## TASK OBJECTIVE:
Using the data below, copy every line that contains the word "down".

## RAW DATA:

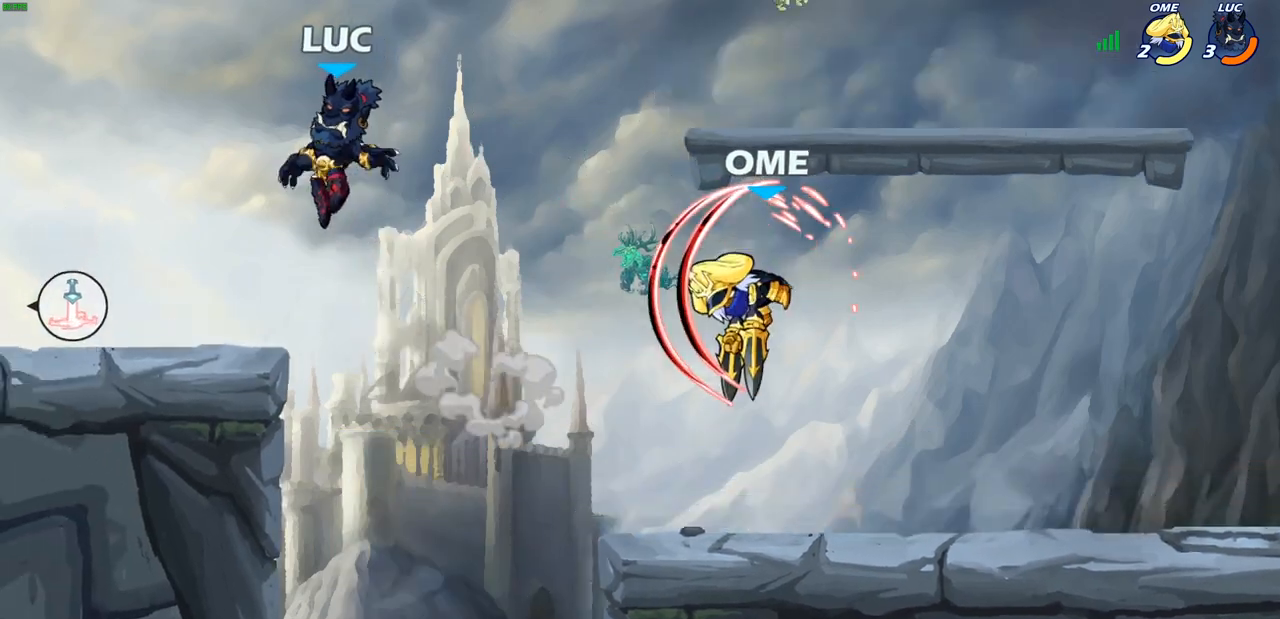
{"buttons": [], "left_stick": "left", "right_stick": "center", "events": [[217, "left_stick", "left"], [267, "R2", "down"], [417, "R2", "up"]]}
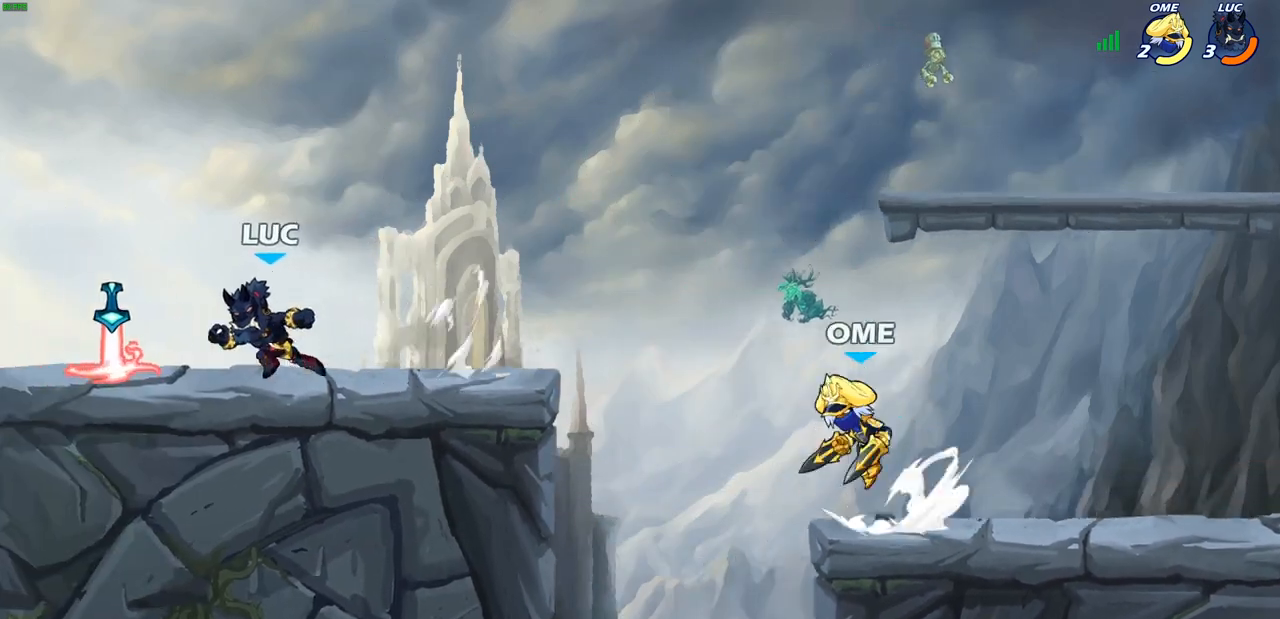
{"buttons": [], "left_stick": "center", "right_stick": "center", "events": [[67, "left_stick", "right"], [133, "R1", "down"], [233, "R1", "up"], [333, "SQUARE", "down"], [450, "SQUARE", "up"], [500, "left_stick", "center"]]}
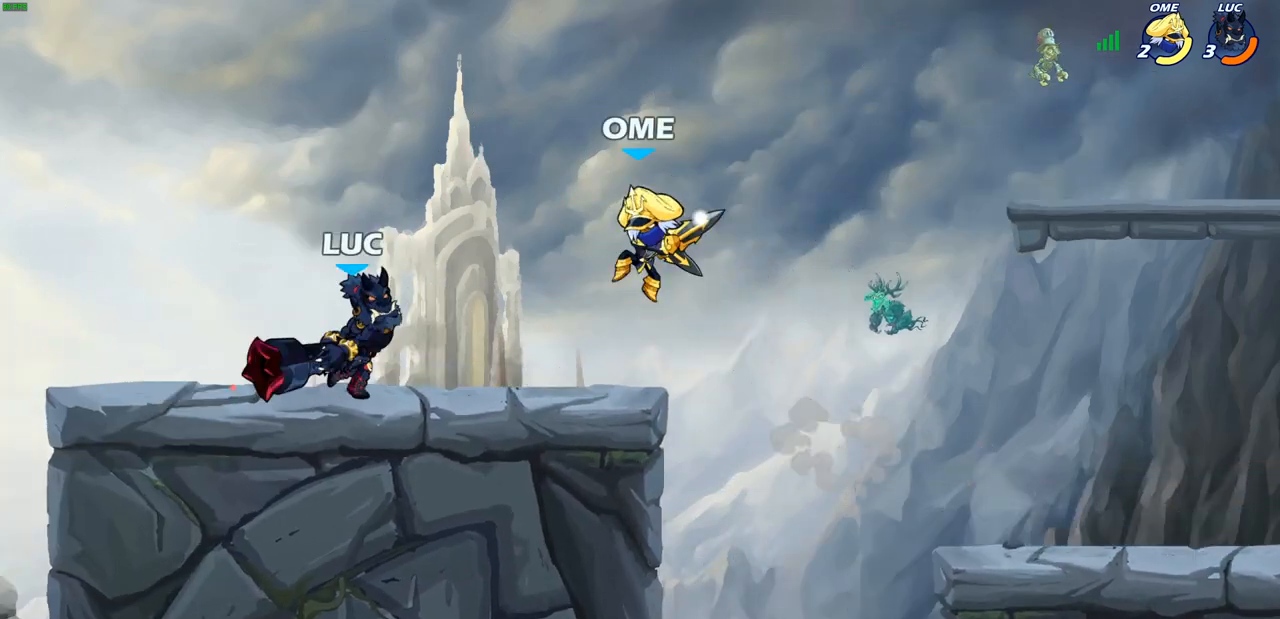
{"buttons": [], "left_stick": "center", "right_stick": "center", "events": []}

## WRITTEN SOLUTION:
{"buttons": [], "left_stick": "left", "right_stick": "center", "events": [[217, "left_stick", "left"], [267, "R2", "down"], [417, "R2", "up"]]}
{"buttons": [], "left_stick": "center", "right_stick": "center", "events": [[67, "left_stick", "right"], [133, "R1", "down"], [233, "R1", "up"], [333, "SQUARE", "down"], [450, "SQUARE", "up"], [500, "left_stick", "center"]]}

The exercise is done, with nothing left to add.